While I think this series of Zits strips have been cute, I also have to say that I find it a little unlikely that even a contemporary teenager interested in rock music to the extent that he plays in a garage band is only now discovering the Beatles. There was a funny story in the paper here a couple of years ago about the high-school aged rockers of today and their ongoing love of dinosaur acts (and honestly, who doesn’t like to get the Led out? I ask you).

None of this monkeying around with time in any way justifies the concept of Walt and Jeremy “hav[ing]” Connie “in common.”

Slylock Fox, 11/15/07

Oh, brave Max! Noble Max! Stupid, stupid Max! I know you’re desperate to do something useful for once in your life, but trying to catch an enormous red-suited gorilla-pimp who probably weighs 20,000 times as much as you do is not the answer.

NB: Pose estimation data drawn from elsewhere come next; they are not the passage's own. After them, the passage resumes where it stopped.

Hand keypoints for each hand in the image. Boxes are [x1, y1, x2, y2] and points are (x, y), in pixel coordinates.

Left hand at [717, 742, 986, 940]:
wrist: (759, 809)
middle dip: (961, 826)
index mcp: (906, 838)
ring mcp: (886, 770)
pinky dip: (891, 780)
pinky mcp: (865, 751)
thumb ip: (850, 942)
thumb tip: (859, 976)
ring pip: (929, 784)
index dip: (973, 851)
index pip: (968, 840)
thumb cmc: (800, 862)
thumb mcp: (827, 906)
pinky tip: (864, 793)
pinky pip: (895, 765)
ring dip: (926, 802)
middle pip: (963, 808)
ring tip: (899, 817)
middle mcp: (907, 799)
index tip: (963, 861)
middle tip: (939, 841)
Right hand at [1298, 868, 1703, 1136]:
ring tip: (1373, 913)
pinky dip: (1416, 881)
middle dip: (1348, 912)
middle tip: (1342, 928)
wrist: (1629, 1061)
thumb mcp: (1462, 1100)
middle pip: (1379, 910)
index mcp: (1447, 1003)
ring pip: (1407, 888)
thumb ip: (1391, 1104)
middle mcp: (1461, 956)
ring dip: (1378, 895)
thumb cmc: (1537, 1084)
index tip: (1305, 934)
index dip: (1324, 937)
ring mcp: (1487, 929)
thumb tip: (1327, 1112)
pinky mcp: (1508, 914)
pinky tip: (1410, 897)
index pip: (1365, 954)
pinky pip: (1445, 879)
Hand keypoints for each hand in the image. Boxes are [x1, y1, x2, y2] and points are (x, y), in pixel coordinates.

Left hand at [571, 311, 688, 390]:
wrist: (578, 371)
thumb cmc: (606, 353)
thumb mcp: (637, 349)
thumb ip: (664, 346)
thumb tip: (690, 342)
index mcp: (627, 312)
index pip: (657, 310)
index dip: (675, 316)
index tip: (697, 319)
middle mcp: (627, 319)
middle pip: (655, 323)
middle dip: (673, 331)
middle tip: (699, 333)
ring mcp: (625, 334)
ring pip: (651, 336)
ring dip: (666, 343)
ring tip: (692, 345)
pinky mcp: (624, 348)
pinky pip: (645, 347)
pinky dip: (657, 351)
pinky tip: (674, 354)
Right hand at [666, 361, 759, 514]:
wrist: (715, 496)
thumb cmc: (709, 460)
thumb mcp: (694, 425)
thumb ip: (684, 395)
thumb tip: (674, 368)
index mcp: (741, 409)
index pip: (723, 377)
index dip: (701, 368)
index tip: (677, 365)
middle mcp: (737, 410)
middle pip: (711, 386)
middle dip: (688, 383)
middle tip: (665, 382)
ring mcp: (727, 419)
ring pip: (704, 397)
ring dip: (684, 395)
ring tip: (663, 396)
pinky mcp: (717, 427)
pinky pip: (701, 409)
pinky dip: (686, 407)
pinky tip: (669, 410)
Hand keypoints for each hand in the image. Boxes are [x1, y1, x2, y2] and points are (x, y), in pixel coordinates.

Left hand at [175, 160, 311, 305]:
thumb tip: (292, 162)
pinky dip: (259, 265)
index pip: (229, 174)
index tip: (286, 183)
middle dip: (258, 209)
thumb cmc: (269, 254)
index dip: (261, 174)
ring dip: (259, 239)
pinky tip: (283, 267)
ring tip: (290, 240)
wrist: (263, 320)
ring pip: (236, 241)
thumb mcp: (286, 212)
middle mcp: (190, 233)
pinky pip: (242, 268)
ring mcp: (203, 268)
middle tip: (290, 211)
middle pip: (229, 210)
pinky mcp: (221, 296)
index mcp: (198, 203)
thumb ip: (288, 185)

I love that the gorilla-pimp is carrying his money around is the classic burlap sacks with dollar signs on the side. Do you think he carries the sacks around and makes the ladies in his employ dump his cut of their earnings into them? Does it make him feel like a big man?

Mary Worth, 11/15/07

…aaaand here’s the moment where absolute power officially corrupts Mary absolutely. “I’d hate to make it obvious that I am the unquestioned dictator of this joint, and that rules don’t apply to me! It might make it more difficult to force everyone else to obey the arbitrary laws I’ve laid down if they saw that I can just have them changed on a whim. Who’s a good dog? Yes, you’re a good dog!”

B.C., 11/15/07

Ho ho, there’s nothing zanier than ecological disaster! See, it’s funny because he dumped viscous oil on those seals to shut them up. Soon they will be dead! Mercy.